### REQUIRED ACTION
Please repeat the whole listing exactly, but leave out any picture it holds.

+++++

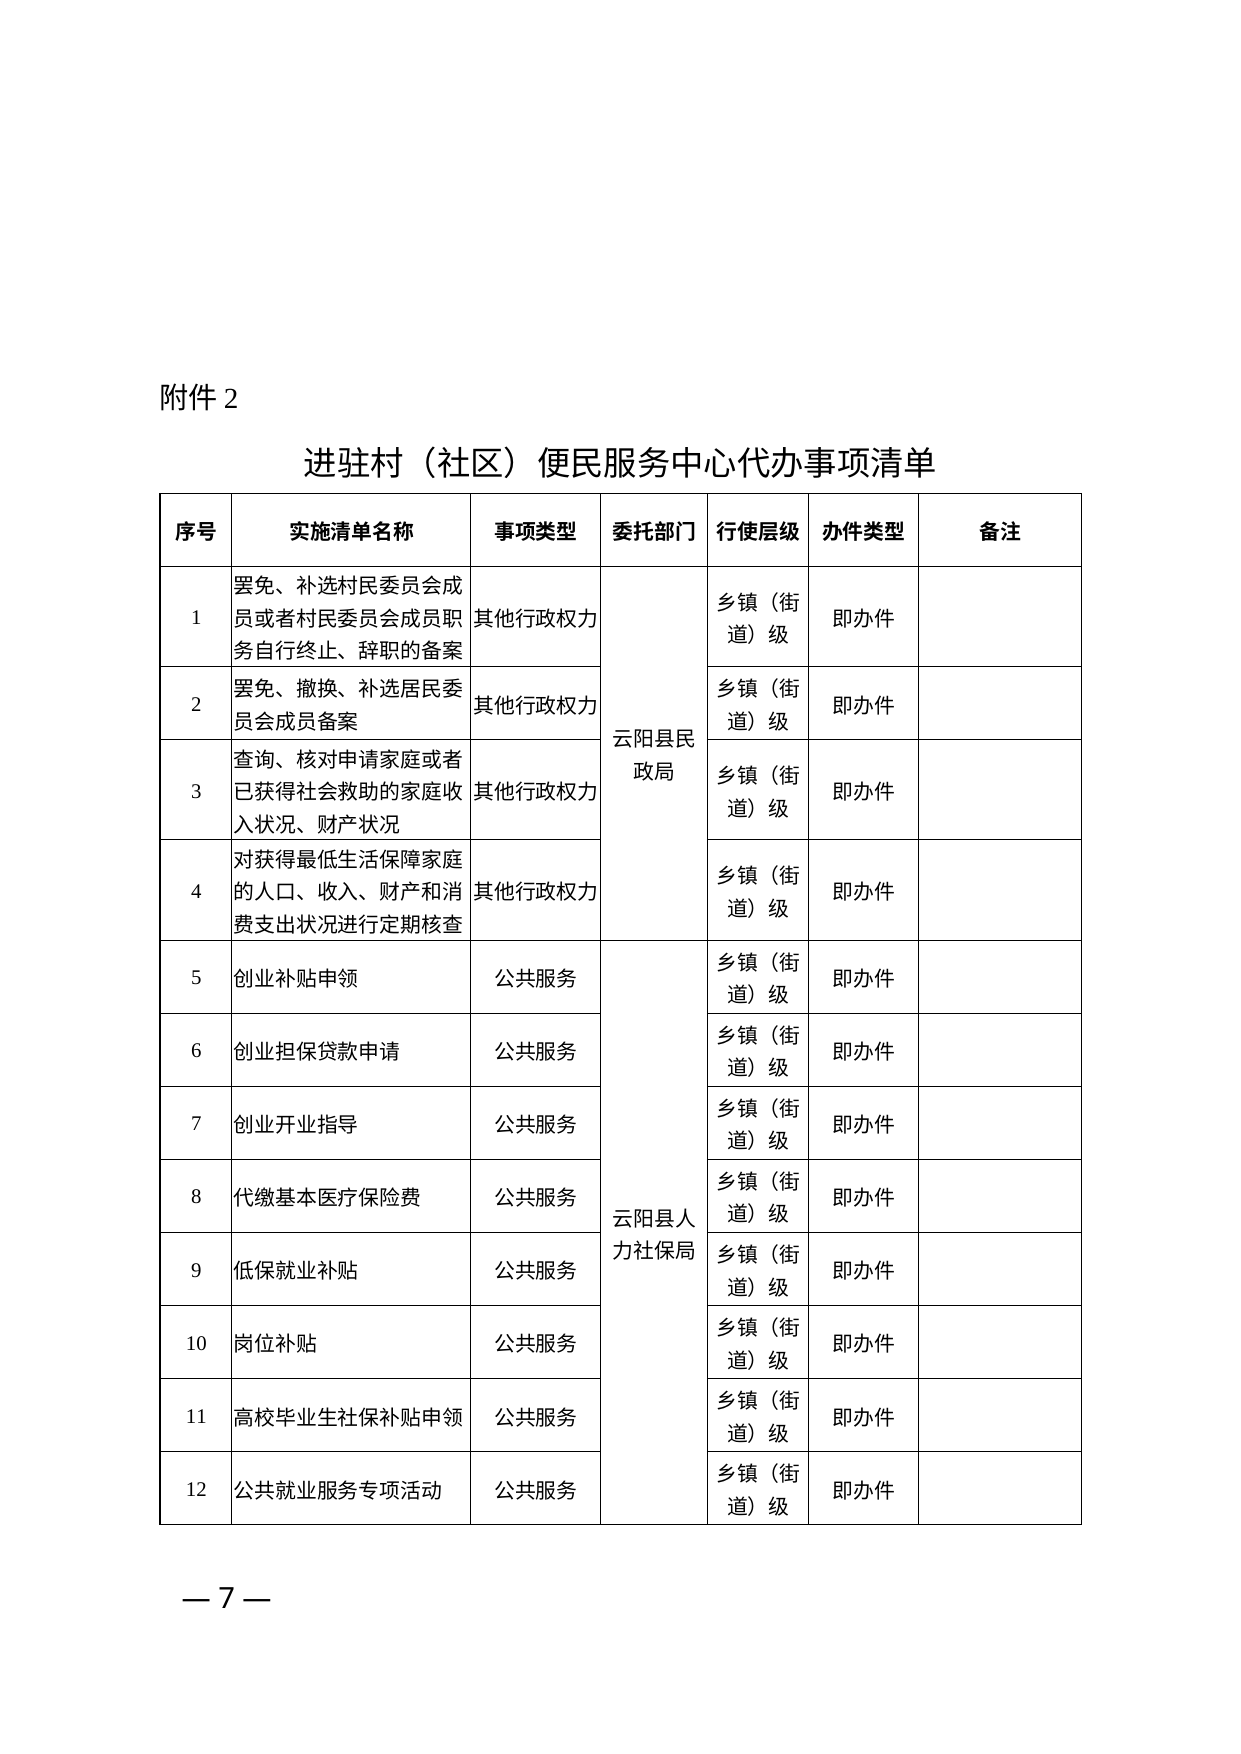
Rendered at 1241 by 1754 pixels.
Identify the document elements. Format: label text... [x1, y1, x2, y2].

table_cell 9 [161, 1233, 231, 1305]
table_cell 即办件 [809, 667, 918, 739]
table_header 行使层级 [708, 494, 808, 566]
table_cell 罢免、补选村民委员会成员或者村民委员会成员职务自行终止、辞职的备案 [232, 567, 470, 666]
table_cell 其他行政权力 [471, 740, 600, 839]
table_cell 乡镇（街道）级 [708, 667, 808, 739]
table_cell 即办件 [809, 1452, 918, 1524]
table_cell [919, 1379, 1081, 1451]
table_cell 12 [161, 1452, 231, 1524]
table_cell 其他行政权力 [471, 840, 600, 939]
table_cell 7 [161, 1087, 231, 1159]
table_cell 1 [161, 567, 231, 666]
table_cell [919, 941, 1081, 1013]
table_cell 即办件 [809, 941, 918, 1013]
table_cell 3 [161, 740, 231, 839]
table_cell 对获得最低生活保障家庭的人口、收入、财产和消费支出状况进行定期核查 [232, 840, 470, 939]
table_cell 即办件 [809, 1087, 918, 1159]
table_cell 岗位补贴 [232, 1306, 470, 1378]
table_cell 即办件 [809, 840, 918, 939]
table_cell 乡镇（街道）级 [708, 1233, 808, 1305]
table_cell 公共服务 [471, 1160, 600, 1232]
table_header 办件类型 [809, 494, 918, 566]
table_cell 即办件 [809, 1306, 918, 1378]
table_cell 云阳县人力社保局 [601, 941, 707, 1524]
table_cell 其他行政权力 [471, 567, 600, 666]
table_cell 乡镇（街道）级 [708, 1306, 808, 1378]
table_cell 公共服务 [471, 1233, 600, 1305]
table_cell 即办件 [809, 1379, 918, 1451]
table_header 委托部门 [601, 494, 707, 566]
table_cell 5 [161, 941, 231, 1013]
table_cell 乡镇（街道）级 [708, 1160, 808, 1232]
table_cell 公共服务 [471, 1306, 600, 1378]
table_cell 8 [161, 1160, 231, 1232]
table_cell 创业开业指导 [232, 1087, 470, 1159]
table_cell 高校毕业生社保补贴申领 [232, 1379, 470, 1451]
table_cell [919, 1233, 1081, 1305]
table_cell 2 [161, 667, 231, 739]
table_header 备注 [919, 494, 1081, 566]
table_cell [919, 1014, 1081, 1086]
table_cell 查询、核对申请家庭或者已获得社会救助的家庭收入状况、财产状况 [232, 740, 470, 839]
table_cell 乡镇（街道）级 [708, 1452, 808, 1524]
table_cell 即办件 [809, 1233, 918, 1305]
text 进驻村（社区）便民服务中心代办事项清单 [159, 428, 1081, 493]
table_cell [919, 567, 1081, 666]
table_cell 乡镇（街道）级 [708, 740, 808, 839]
table_cell 低保就业补贴 [232, 1233, 470, 1305]
table_cell 4 [161, 840, 231, 939]
table_cell 6 [161, 1014, 231, 1086]
table_cell [919, 1306, 1081, 1378]
table_cell 创业担保贷款申请 [232, 1014, 470, 1086]
table_cell 公共服务 [471, 941, 600, 1013]
table_cell 公共服务 [471, 1452, 600, 1524]
table_header 实施清单名称 [232, 494, 470, 566]
table_cell 创业补贴申领 [232, 941, 470, 1013]
table_cell [919, 1160, 1081, 1232]
text 附件2 [159, 363, 1081, 428]
table_cell 即办件 [809, 1014, 918, 1086]
table_cell [919, 740, 1081, 839]
table_header 序号 [161, 494, 231, 566]
table_cell [919, 1087, 1081, 1159]
table_cell [919, 1452, 1081, 1524]
table_cell 乡镇（街道）级 [708, 567, 808, 666]
table_cell 公共服务 [471, 1087, 600, 1159]
table_cell 乡镇（街道）级 [708, 1087, 808, 1159]
table_cell 乡镇（街道）级 [708, 840, 808, 939]
table_cell 公共就业服务专项活动 [232, 1452, 470, 1524]
table_cell 其他行政权力 [471, 667, 600, 739]
table_cell 罢免、撤换、补选居民委员会成员备案 [232, 667, 470, 739]
table_cell [919, 667, 1081, 739]
table_header 事项类型 [471, 494, 600, 566]
table_cell 即办件 [809, 740, 918, 839]
table_cell 公共服务 [471, 1014, 600, 1086]
table_cell 乡镇（街道）级 [708, 1014, 808, 1086]
table_cell 10 [161, 1306, 231, 1378]
table_cell 云阳县民政局 [601, 567, 707, 939]
table_cell 乡镇（街道）级 [708, 1379, 808, 1451]
table_cell [919, 840, 1081, 939]
table_cell 公共服务 [471, 1379, 600, 1451]
table_cell 即办件 [809, 1160, 918, 1232]
table_cell 代缴基本医疗保险费 [232, 1160, 470, 1232]
table_cell 11 [161, 1379, 231, 1451]
table_cell 即办件 [809, 567, 918, 666]
table_cell 乡镇（街道）级 [708, 941, 808, 1013]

+++++

### ANSWER BOX
Rendered at 1241 by 1754 pixels.
Identify the document elements. Format: label text... [x1, y1, x2, y2].

table_cell 9 [161, 1233, 231, 1305]
table_cell 即办件 [809, 667, 918, 739]
table_header 行使层级 [708, 494, 808, 566]
table_cell 罢免、补选村民委员会成员或者村民委员会成员职务自行终止、辞职的备案 [232, 567, 470, 666]
table_cell 其他行政权力 [471, 740, 600, 839]
table_cell 乡镇（街道）级 [708, 667, 808, 739]
table_cell 即办件 [809, 1452, 918, 1524]
table_cell [919, 1379, 1081, 1451]
table_cell 12 [161, 1452, 231, 1524]
table_cell 其他行政权力 [471, 840, 600, 939]
table_cell 7 [161, 1087, 231, 1159]
table_cell 1 [161, 567, 231, 666]
table_cell [919, 941, 1081, 1013]
table_cell 即办件 [809, 941, 918, 1013]
table_cell 3 [161, 740, 231, 839]
table_cell 对获得最低生活保障家庭的人口、收入、财产和消费支出状况进行定期核查 [232, 840, 470, 939]
table_cell 即办件 [809, 1087, 918, 1159]
table_cell 岗位补贴 [232, 1306, 470, 1378]
table_cell 即办件 [809, 840, 918, 939]
table_cell 乡镇（街道）级 [708, 1233, 808, 1305]
table_cell 公共服务 [471, 1160, 600, 1232]
table_header 办件类型 [809, 494, 918, 566]
table_cell 即办件 [809, 1306, 918, 1378]
table_cell 云阳县人力社保局 [601, 941, 707, 1524]
table_cell 其他行政权力 [471, 567, 600, 666]
table_cell 乡镇（街道）级 [708, 1306, 808, 1378]
table_cell 公共服务 [471, 1233, 600, 1305]
table_cell 即办件 [809, 1379, 918, 1451]
table_header 委托部门 [601, 494, 707, 566]
table_cell 5 [161, 941, 231, 1013]
table_cell 乡镇（街道）级 [708, 1160, 808, 1232]
table_cell 公共服务 [471, 1306, 600, 1378]
table_cell 8 [161, 1160, 231, 1232]
table_cell 创业开业指导 [232, 1087, 470, 1159]
table_cell 高校毕业生社保补贴申领 [232, 1379, 470, 1451]
table_cell [919, 1233, 1081, 1305]
table_cell 2 [161, 667, 231, 739]
table_header 备注 [919, 494, 1081, 566]
table_cell [919, 1014, 1081, 1086]
table_cell 查询、核对申请家庭或者已获得社会救助的家庭收入状况、财产状况 [232, 740, 470, 839]
table_cell 乡镇（街道）级 [708, 1452, 808, 1524]
table_cell 即办件 [809, 1233, 918, 1305]
text 进驻村（社区）便民服务中心代办事项清单 [159, 428, 1081, 493]
table_cell [919, 567, 1081, 666]
table_cell 乡镇（街道）级 [708, 740, 808, 839]
table_cell 低保就业补贴 [232, 1233, 470, 1305]
table_cell 4 [161, 840, 231, 939]
table_cell 6 [161, 1014, 231, 1086]
table_cell [919, 1306, 1081, 1378]
table_cell 创业担保贷款申请 [232, 1014, 470, 1086]
table_cell 公共服务 [471, 941, 600, 1013]
table_cell 公共服务 [471, 1452, 600, 1524]
table_header 实施清单名称 [232, 494, 470, 566]
table_cell 创业补贴申领 [232, 941, 470, 1013]
table_cell [919, 1160, 1081, 1232]
text 附件2 [159, 363, 1081, 428]
table_cell 即办件 [809, 1014, 918, 1086]
table_cell [919, 740, 1081, 839]
table_header 序号 [161, 494, 231, 566]
table_cell [919, 1087, 1081, 1159]
table_cell [919, 1452, 1081, 1524]
table_cell 乡镇（街道）级 [708, 567, 808, 666]
table_cell 公共服务 [471, 1087, 600, 1159]
table_cell 乡镇（街道）级 [708, 1087, 808, 1159]
table_cell 乡镇（街道）级 [708, 840, 808, 939]
table_cell 公共就业服务专项活动 [232, 1452, 470, 1524]
table_cell 其他行政权力 [471, 667, 600, 739]
table_cell 罢免、撤换、补选居民委员会成员备案 [232, 667, 470, 739]
table_cell [919, 667, 1081, 739]
table_header 事项类型 [471, 494, 600, 566]
table_cell 即办件 [809, 740, 918, 839]
table_cell 公共服务 [471, 1014, 600, 1086]
table_cell 乡镇（街道）级 [708, 1014, 808, 1086]
table_cell 10 [161, 1306, 231, 1378]
table_cell 云阳县民政局 [601, 567, 707, 939]
table_cell 乡镇（街道）级 [708, 1379, 808, 1451]
table_cell [919, 840, 1081, 939]
table_cell 公共服务 [471, 1379, 600, 1451]
table_cell 即办件 [809, 1160, 918, 1232]
table_cell 代缴基本医疗保险费 [232, 1160, 470, 1232]
table_cell 11 [161, 1379, 231, 1451]
table_cell 即办件 [809, 567, 918, 666]
table_cell 乡镇（街道）级 [708, 941, 808, 1013]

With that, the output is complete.